__Exercise requirements__.
The output is the lines below from the one with "left shoulder: (848, 1113, 17)" through the one with "left ankle: (734, 2055, -45)", both included, printed exactly and with no other line.

__Task input__.
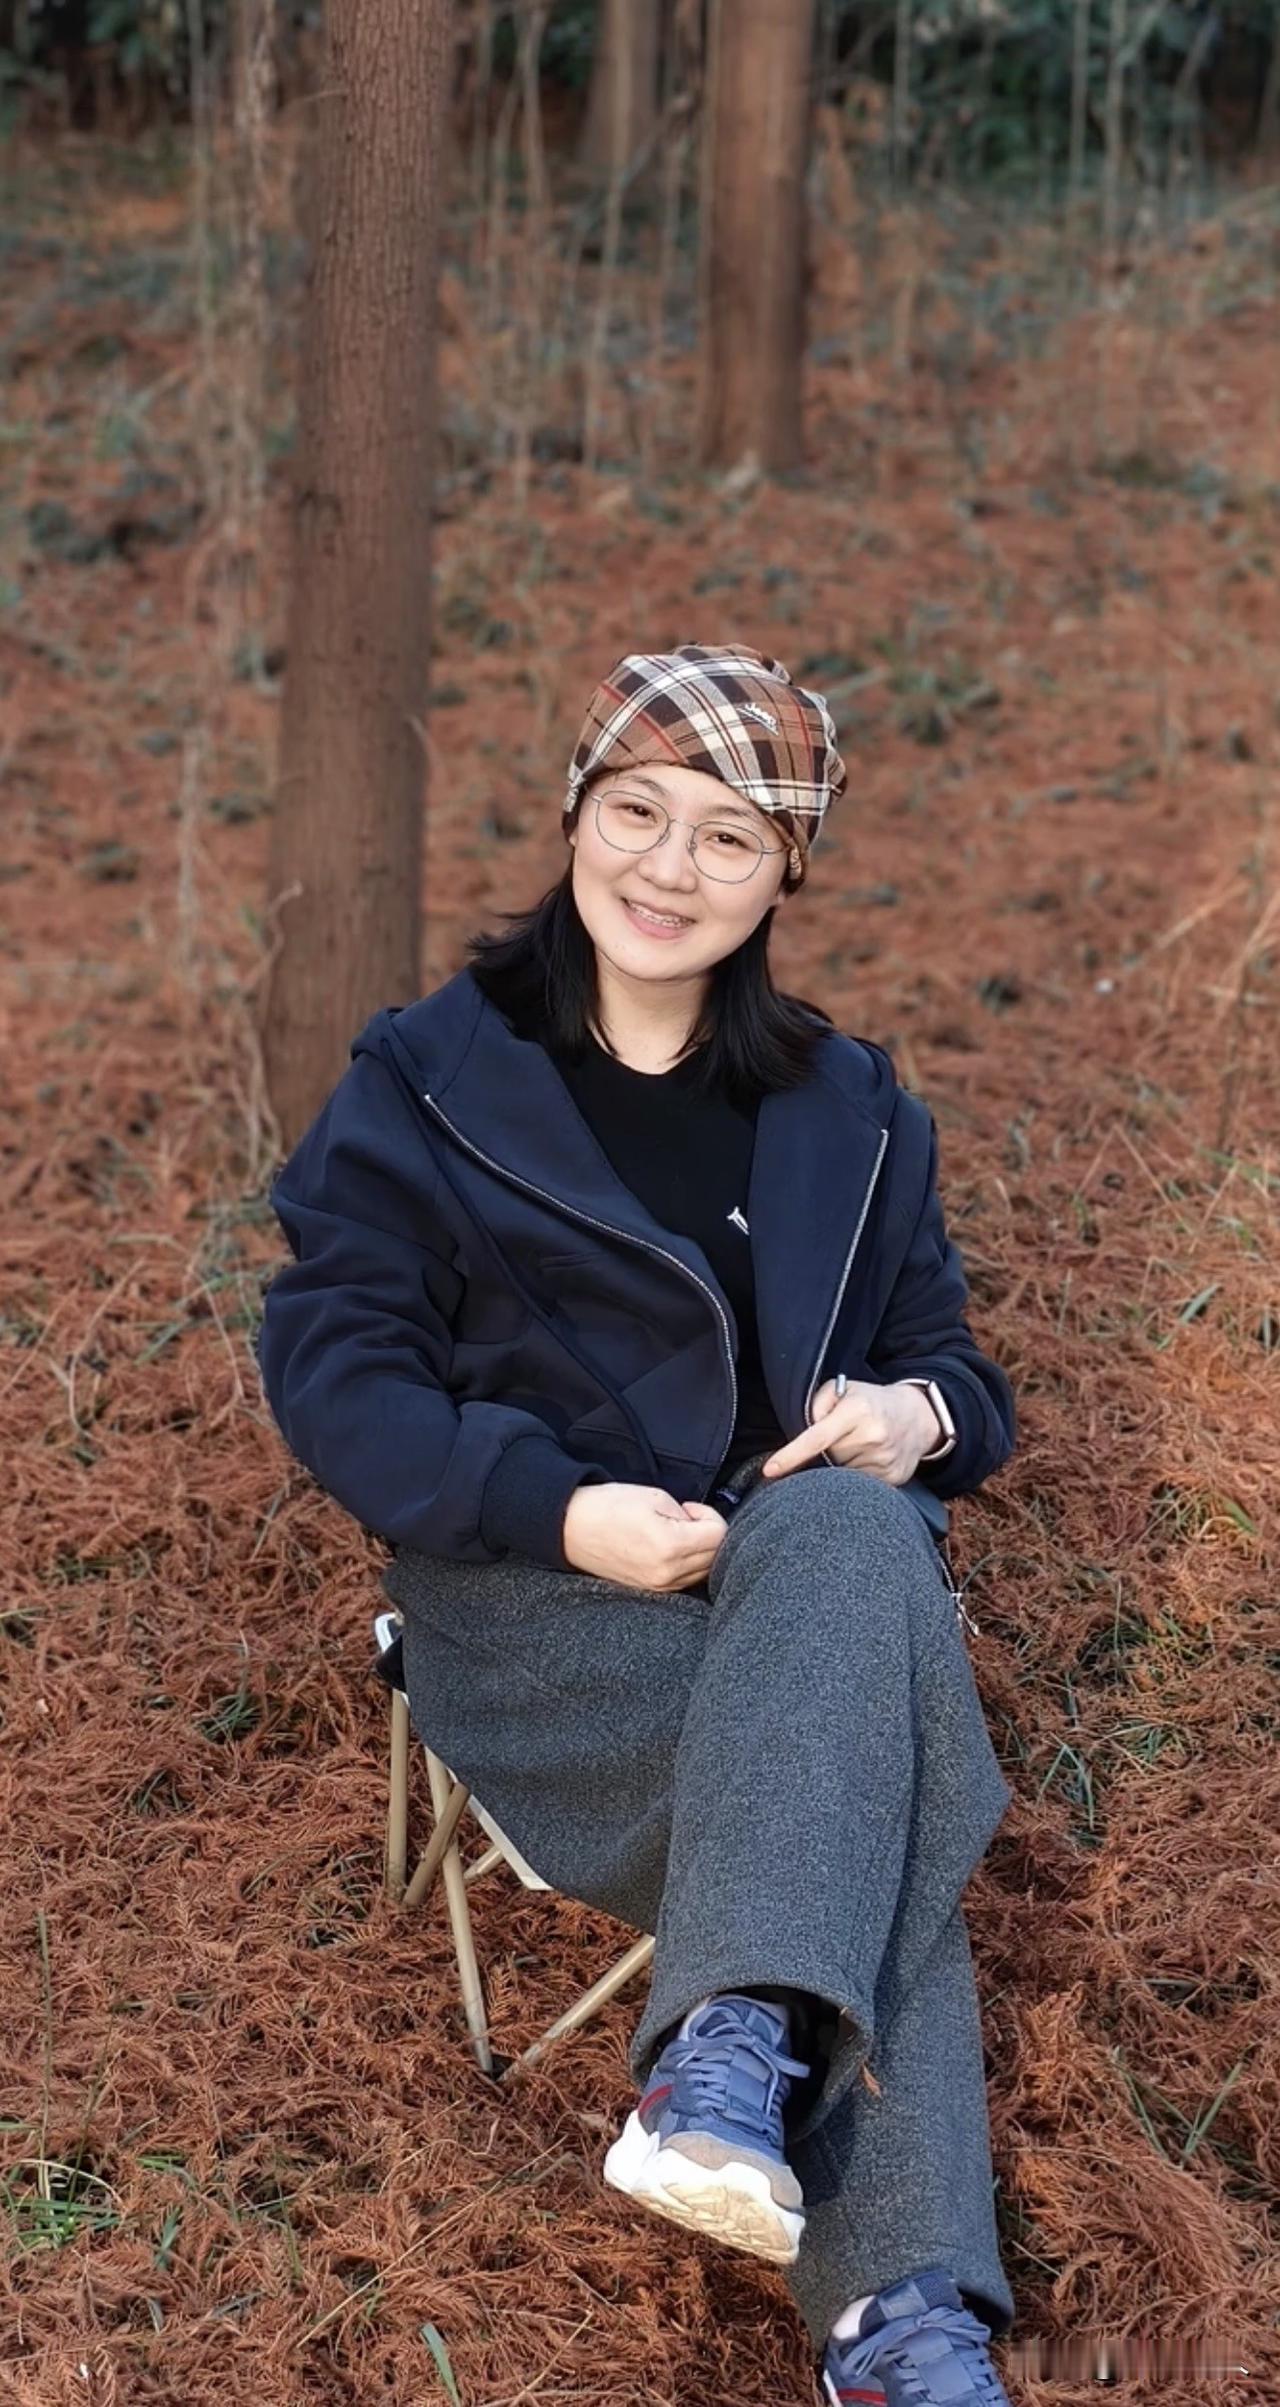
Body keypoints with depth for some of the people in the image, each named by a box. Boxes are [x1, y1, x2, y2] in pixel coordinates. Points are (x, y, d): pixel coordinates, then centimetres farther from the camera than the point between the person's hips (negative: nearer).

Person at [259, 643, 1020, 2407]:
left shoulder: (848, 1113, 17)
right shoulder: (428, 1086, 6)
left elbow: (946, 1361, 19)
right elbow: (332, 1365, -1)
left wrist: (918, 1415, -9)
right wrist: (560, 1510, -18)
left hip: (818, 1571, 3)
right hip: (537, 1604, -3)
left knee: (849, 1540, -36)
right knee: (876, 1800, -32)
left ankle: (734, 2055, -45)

...

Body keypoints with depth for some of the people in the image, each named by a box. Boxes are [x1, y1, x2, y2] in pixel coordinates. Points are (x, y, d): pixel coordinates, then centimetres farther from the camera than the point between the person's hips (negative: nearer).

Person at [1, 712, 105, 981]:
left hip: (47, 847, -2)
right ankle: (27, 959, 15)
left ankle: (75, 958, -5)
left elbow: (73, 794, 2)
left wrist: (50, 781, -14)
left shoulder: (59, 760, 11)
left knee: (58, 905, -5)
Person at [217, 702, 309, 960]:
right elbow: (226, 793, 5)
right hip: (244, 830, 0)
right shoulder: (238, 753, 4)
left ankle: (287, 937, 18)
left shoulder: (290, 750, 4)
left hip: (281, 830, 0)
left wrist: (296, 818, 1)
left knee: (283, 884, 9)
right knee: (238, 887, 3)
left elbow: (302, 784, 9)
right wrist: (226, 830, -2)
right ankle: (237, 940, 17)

__Answer__.
left shoulder: (848, 1113, 17)
right shoulder: (428, 1086, 6)
left elbow: (946, 1361, 19)
right elbow: (332, 1365, -1)
left wrist: (918, 1415, -9)
right wrist: (560, 1510, -18)
left hip: (818, 1571, 3)
right hip: (537, 1604, -3)
left knee: (849, 1540, -36)
right knee: (876, 1800, -32)
left ankle: (734, 2055, -45)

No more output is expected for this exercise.